Six questions for
Sander Coers

Tique asks six questions to an artist about their work and inspiration.
This week: Sander Coers.

Artist Sander Coers
Lives in Rotterdam, The Netherlands

How do you describe your own art practice?

My practice is a constant process of self-discovery and acceptance. Through creating photographic work about my closest surroundings – my family and friends – I conduct visual research into issues that are both highly personal and collectively palpable, such as generational trauma or the absence of vulnerable masculinity. I have a fascination with vintage vacation photos and the way they’re used to transmit stories through generations, preserving a romantic window to the past. In my work, I often employ the visual style of these vacation photos to research these issues that I’m going through at that time.

Which question or theme is central in your work?

My work revolves around exploring masculinity through the lens of memory, nostalgia, and romanticized imagery.

What was your first experience with art?

There was an art course in my first year of high school, which I took. It introduced me to different forms of art, film, and theater, but I always had the notion that painting (or drawing) was the only form of art. I cannot draw at all, and the only painting I had ever done was pretty abstract (throwing paint at a canvas), so the idea of becoming an artist was never in my mind.

When I was 18 and moved from my hometown to Rotterdam, I was overwhelmed by the fact that art could come to life in so many different forms and shapes. I would visit different exhibitions, including one by students from the art academy in Rotterdam. I was so in awe of them and what they did. So when I noticed an old camera at my friend’s house, I asked if I could borrow it to build a portfolio to apply for the academy. For the next few months, I found myself going out into the city with that camera every day, finding my voice, and connecting with people through my lens.
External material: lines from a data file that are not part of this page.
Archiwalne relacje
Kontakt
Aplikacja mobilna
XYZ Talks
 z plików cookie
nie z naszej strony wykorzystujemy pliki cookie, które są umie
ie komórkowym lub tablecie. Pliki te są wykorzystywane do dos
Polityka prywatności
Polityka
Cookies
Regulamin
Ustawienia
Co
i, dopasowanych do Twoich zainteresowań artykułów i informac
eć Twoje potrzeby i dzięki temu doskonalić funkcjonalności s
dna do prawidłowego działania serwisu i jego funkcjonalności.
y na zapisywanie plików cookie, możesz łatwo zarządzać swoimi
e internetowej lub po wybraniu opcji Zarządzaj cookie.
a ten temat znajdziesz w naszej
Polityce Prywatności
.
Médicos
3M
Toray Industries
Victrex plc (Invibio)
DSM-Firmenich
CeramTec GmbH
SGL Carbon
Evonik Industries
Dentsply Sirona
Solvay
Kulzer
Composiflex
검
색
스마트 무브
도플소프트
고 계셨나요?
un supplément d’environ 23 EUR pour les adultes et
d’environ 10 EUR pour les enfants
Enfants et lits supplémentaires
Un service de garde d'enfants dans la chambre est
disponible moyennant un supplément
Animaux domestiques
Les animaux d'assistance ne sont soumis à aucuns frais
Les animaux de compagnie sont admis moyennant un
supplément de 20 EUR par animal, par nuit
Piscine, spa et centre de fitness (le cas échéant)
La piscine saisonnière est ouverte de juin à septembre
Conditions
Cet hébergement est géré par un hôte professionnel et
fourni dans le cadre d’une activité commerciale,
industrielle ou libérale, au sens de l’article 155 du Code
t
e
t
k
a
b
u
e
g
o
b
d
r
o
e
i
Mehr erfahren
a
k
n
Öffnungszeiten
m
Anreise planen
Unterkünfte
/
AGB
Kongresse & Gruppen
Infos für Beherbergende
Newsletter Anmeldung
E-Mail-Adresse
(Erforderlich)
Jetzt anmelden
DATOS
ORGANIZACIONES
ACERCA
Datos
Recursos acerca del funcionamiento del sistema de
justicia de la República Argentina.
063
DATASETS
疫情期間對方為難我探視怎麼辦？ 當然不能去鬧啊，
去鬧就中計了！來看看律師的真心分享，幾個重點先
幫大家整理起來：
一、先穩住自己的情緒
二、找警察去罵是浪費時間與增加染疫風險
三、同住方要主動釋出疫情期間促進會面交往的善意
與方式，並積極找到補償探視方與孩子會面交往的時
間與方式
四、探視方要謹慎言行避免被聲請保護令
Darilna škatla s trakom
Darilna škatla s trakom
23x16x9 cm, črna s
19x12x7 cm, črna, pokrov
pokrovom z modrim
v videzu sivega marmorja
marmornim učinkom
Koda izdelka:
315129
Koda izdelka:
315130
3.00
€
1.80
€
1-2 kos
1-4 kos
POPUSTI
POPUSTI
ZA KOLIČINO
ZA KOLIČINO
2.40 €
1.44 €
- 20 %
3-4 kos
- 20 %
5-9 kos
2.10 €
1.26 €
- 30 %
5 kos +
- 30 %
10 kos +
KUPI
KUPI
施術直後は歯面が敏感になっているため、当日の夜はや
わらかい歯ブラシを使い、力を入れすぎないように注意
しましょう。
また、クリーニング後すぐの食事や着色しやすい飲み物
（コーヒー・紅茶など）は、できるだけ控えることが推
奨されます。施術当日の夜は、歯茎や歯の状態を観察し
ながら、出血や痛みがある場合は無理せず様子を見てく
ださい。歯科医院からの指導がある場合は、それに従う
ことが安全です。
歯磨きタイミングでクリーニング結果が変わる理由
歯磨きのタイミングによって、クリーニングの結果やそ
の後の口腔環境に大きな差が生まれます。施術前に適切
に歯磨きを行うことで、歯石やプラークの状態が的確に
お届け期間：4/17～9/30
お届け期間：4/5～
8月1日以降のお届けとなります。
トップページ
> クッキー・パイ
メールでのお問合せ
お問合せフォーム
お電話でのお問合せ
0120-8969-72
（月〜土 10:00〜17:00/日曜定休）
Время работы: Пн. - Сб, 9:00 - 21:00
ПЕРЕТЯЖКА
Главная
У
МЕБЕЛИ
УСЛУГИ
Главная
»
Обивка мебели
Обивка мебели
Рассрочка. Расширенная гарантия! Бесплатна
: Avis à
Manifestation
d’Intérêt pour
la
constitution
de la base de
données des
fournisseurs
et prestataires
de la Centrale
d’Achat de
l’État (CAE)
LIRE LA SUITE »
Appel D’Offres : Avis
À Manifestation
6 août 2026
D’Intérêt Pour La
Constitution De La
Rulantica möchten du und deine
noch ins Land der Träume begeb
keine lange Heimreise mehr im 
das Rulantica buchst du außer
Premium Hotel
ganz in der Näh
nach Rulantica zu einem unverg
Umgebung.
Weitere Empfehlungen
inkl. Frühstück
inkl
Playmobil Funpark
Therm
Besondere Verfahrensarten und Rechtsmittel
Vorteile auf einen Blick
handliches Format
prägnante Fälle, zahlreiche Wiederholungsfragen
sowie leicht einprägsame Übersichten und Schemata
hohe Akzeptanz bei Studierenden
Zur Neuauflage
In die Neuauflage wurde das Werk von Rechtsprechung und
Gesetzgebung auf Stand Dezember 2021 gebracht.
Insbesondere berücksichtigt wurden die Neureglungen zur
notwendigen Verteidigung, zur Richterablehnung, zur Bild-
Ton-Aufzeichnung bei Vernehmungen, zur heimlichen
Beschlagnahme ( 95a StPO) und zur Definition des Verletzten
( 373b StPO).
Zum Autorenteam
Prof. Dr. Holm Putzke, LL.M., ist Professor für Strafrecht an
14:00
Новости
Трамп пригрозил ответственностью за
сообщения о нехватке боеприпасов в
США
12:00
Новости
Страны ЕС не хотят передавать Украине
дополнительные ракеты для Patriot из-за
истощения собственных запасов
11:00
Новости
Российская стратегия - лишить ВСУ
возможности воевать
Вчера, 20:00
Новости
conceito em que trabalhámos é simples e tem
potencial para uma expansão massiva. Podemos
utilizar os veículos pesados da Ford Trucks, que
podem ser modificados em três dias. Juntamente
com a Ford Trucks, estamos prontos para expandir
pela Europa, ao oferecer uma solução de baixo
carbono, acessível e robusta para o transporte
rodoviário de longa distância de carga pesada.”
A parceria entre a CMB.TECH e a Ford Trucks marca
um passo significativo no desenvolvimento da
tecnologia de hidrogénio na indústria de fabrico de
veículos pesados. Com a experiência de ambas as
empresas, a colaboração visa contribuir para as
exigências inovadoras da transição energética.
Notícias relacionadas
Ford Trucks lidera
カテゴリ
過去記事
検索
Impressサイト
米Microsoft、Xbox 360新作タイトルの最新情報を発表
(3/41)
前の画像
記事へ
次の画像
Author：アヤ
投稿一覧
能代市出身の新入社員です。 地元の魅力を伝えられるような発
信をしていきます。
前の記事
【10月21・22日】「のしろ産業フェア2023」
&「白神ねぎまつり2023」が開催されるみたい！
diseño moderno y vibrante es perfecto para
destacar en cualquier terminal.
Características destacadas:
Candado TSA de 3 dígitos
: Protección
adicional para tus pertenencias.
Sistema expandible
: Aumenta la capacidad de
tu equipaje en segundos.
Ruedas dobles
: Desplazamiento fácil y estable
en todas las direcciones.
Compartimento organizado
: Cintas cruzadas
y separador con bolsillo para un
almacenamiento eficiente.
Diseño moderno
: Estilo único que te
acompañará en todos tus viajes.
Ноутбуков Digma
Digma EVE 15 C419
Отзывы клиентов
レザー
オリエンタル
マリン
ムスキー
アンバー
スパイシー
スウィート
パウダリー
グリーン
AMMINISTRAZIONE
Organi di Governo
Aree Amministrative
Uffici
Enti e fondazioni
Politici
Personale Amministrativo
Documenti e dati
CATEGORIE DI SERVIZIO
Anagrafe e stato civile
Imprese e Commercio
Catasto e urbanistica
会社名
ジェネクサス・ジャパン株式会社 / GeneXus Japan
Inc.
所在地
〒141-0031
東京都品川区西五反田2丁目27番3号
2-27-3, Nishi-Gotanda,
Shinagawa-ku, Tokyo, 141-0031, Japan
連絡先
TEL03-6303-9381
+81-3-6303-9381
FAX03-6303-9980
What is your greatest source of inspiration?

Probably strolling around in nature, listening to stories about the past, watching films and taking long showers. It’s where I get most of my ideas from.

What do you need in order to create your work?

Not much to be honest. An analogue camera, film, sunlight and a subject. I also work from archival material a lot. I do most of my work in a little room in my apartment, which has always suited me just fine. I’ve always made do with what’s available, working with my close surroundings. Now that I am experimenting with bigger works, I would like to rent a studio somewhere.

What work or artist has most recently surprised you?

The work of Felipe Romero Beltran whose work Dialect is now on show at Foam in Amsterdam.